The sheer power of the media is in itself intimidating, especially when most people flat out depend on their ability to deliver the truth. Unfortunately media credibility has shaken out to just 41 percent among those polled. But those who try to do right by their work will tell you that such a blanket assessment is unfair and inaccurate.
“That trust is harder to come by these days, but earning it is still pretty rewarding. Many people, I think, still can distinguish good, diligent reporting from the lazy kind that just re-circulates rumor or smudges the line between reporting and commentary,” said John Simerman, a reporter with the Contra Costa Times in Walnut Creek, CA. His recent assignments have included work on the Jaycee Dugard case.
“I wouldn’t expect to be trusted just because of the job or where I work,” Simerman said. “But it’s good for people to be educated news consumers—to question what they hear, read, or see. I do see journalistic standards sagging. A lot of that has to do with keeping up with the lower threshold on the Internet as far as what’s fair game to publish. Who could blame people for questioning what’s legit?”
They may build careers on being civil servants on behalf of the people, but politicians rank the absolute lowest, with a scant 18 percent of those polled saying they trust their elected officials. For every George Washington, there’s a Richard Nixon or Rod Blagojevich or Larry Craig and so on. Politicians of every party affiliation have literally spent years watering down their reputation for decades with scandal after scandal, making it difficult to trust their sincerity and honesty. At this point, it’s going to take a lot more than the power of the people to resuscitate the trust of the public.
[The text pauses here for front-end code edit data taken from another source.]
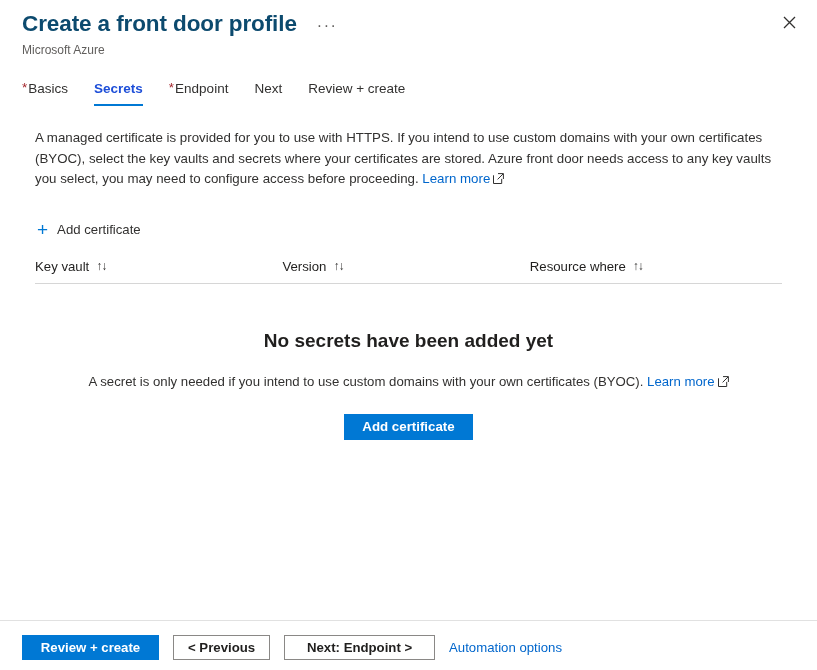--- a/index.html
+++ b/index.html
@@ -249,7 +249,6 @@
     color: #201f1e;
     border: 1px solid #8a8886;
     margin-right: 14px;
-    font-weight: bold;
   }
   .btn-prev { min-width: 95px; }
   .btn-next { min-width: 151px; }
It’s tough to live up to standards set long ago by professional pioneers who came from very different times. And with the state of the economy and the constant attention turned on companies like major banks and insurance giants that have proven to be dishonest failures, it’s easy to understand why the public has become ever more jaded. But even in today’s society, most of these professionals realize that reaffirming the public’s faith in their work is just another part of the job.